Reducing isolation for older women living alone

A Melbourne-based research project is working to improve social connection for older women living alone.

Bolton Clarke Research Institute’s Older Women Living Alone project, funded through a $250,000 Lord Mayor’s Charitable Foundation grant, is entering a new phase as it seeks to develop concepts that will lead to new interventions supporting wellbeing for older women.

The two-year project has included a recently complete series of interviews and forums with about 50 older women aged 55+ living alone in Melbourne, building on an analysis of data from more than 50,000 older women living alone.

Women living alone comprise 40 per cent of all women over 55 accessing Bolton Clarke services, and are more likely to have complex health issues.

Research Project Manager Marissa Dickins said Australian women were living longer and older women were at increased risk of homelessness, poverty and factors affecting physical and mental wellbeing.

“Not only is social isolation an unpleasant experience in and of itself, it is also associated with higher mortality among older individuals,” she said.

“The risk of social isolation increases with age, as older people experience significant and ongoing life changes that require continual adjustment. These changes can include life transitions such as retirement/redundancy, bereavement, or divorce.

They may also lead to transitions in living situation which result in a person living alone.

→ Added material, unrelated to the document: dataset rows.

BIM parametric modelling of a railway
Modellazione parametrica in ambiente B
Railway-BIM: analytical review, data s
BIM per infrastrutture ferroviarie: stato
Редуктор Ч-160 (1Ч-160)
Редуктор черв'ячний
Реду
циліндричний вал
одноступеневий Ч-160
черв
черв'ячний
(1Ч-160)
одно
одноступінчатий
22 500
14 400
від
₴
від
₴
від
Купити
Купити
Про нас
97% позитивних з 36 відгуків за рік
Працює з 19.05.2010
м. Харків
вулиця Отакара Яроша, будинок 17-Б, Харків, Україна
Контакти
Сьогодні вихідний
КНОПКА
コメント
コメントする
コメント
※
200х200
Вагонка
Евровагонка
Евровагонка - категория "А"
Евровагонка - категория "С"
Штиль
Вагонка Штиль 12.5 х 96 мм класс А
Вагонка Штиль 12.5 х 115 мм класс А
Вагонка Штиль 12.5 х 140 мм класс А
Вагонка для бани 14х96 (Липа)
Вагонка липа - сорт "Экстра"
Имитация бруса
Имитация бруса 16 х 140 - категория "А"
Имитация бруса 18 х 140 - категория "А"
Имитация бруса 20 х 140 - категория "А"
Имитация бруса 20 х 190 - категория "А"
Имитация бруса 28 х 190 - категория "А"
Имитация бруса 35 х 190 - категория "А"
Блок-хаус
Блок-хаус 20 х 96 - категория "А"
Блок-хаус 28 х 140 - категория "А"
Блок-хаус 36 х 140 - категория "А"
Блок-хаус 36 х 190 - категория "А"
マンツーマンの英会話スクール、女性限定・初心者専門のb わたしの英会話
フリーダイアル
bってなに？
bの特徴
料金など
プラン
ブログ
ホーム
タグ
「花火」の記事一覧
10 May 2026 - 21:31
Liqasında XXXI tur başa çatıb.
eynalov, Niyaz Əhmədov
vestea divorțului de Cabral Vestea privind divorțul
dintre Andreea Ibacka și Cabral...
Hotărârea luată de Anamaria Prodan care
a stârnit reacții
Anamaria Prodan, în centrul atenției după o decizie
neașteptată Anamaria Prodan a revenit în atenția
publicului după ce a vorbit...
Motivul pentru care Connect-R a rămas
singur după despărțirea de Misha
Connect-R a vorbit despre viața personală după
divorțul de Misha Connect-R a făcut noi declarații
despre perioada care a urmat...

“Functional health is another significant risk factor, and the development of increasing number of health conditions. Older adults with four or more chronic illnesses are 1.7 times more likely to be socially isolated than those with fewer than four chronic illnesses.”

In addition to the challenges facing all older individuals, older women face additional challenges, not only are they more likely to live alone than their male counterparts (Australian Bureau of Statistics, 2013), they are more likely to experience financial pressure due to systemic factors such as inequalities in earning and superannuation across the lifetime.

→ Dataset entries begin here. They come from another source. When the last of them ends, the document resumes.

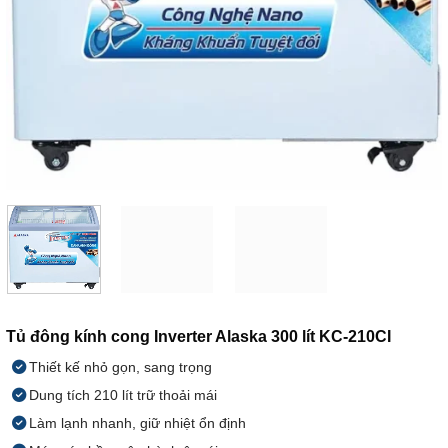
Tủ đông kính cong Inverter Alaska 300 lít KC-210CI
Thiết kế nhỏ gọn, sang trọng
Dung tích 210 lít trữ thoải mái
Làm lạnh nhanh, giữ nhiệt ổn định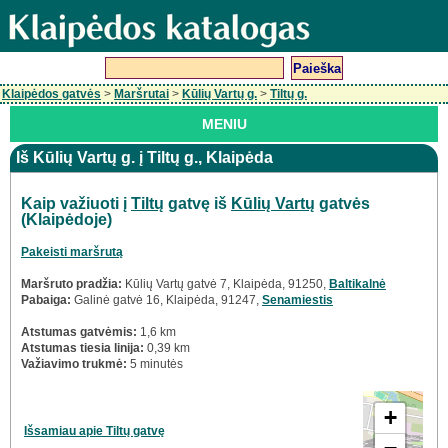
Klaipėdos gatvės
>
Maršrutai
>
Kūlių Vartų g.
>
Tiltų g.
MENIU
Iš Kūlių Vartų g. į Tiltų g., Klaipėda
Kaip važiuoti į
Tiltų
gatvę iš
Kūlių Vartų
gatvės
(Klaipėdoje)
Pakeisti maršrutą
Maršruto pradžia:
Kūlių Vartų gatvė 7, Klaipėda, 91250,
Baltikalnė
Pabaiga:
Galinė gatvė 16, Klaipėda, 91247,
Senamiestis
Atstumas gatvėmis:
1,6 km
Atstumas tiesia linija:
0,39 km
Važiavimo trukmė:
5 minutės
+
Išsamiau apie Tiltų gatvę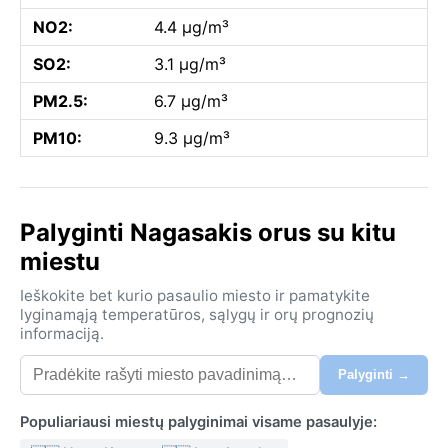
NO2:
4.4 µg/m³
SO2:
3.1 µg/m³
PM2.5:
6.7 µg/m³
PM10:
9.3 µg/m³
Palyginti Nagasakis orus su kitu
miestu
Ieškokite bet kurio pasaulio miesto ir pamatykite
lyginamąją temperatūros, sąlygų ir orų prognozių
informaciją.
Palyginti →
Populiariausi miestų palyginimai visame pasaulyje: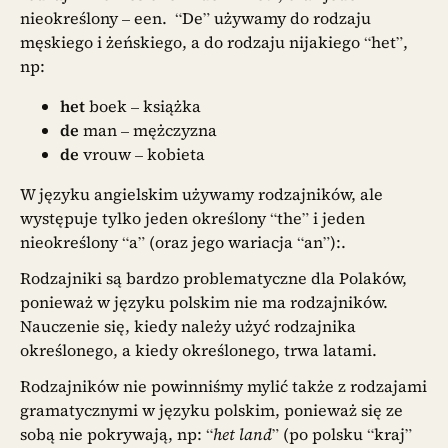
nieokreślony – een. “De” używamy do rodzaju
męskiego i żeńskiego, a do rodzaju nijakiego “het”,
np:
het
boek – książka
de
man – mężczyzna
de
vrouw – kobieta
W języku angielskim używamy rodzajników, ale
występuje tylko jeden określony “the” i jeden
nieokreślony “a” (oraz jego wariacja “an”):.
Rodzajniki są bardzo problematyczne dla Polaków,
ponieważ w języku polskim nie ma rodzajników.
Nauczenie się, kiedy należy użyć rodzajnika
określonego, a kiedy określonego, trwa latami.
Rodzajników nie powinniśmy mylić także z rodzajami
gramatycznymi w języku polskim, ponieważ się ze
sobą nie pokrywają, np: “
het land
” (po polsku “kraj”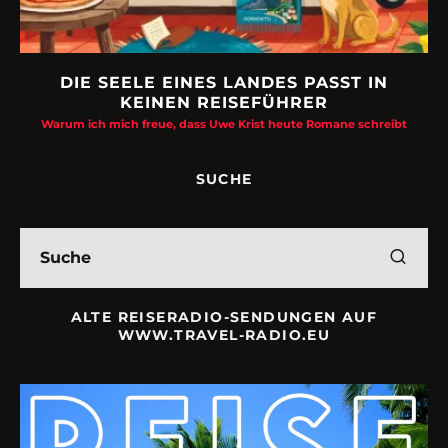
DIE SEELE EINES LANDES PASST IN
KEINEN REISEFÜHRER
Warum ich mich freue, dass Uwe Krist heute Romane schreibt
SUCHE
ALTE REISERADIO-SENDUNGEN AUF
WWW.TRAVEL-RADIO.EU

Dr Dickins said interviews with older women living alone showed many felt they had limited options. For some, their feeling of isolation and loneliness was exacerbated by their limited financial capacity.

“A lot of my friends go out for dinner and I have to say no because it’s just not affordable – if I do go out, it’s rare and a lot of bills have to wait because I can only just cover everything,” one participant said.

The project will now use feedback from the forums to work with older women and service providers on develop service solutions to reduce isolation and promote greater wellbeing and independence.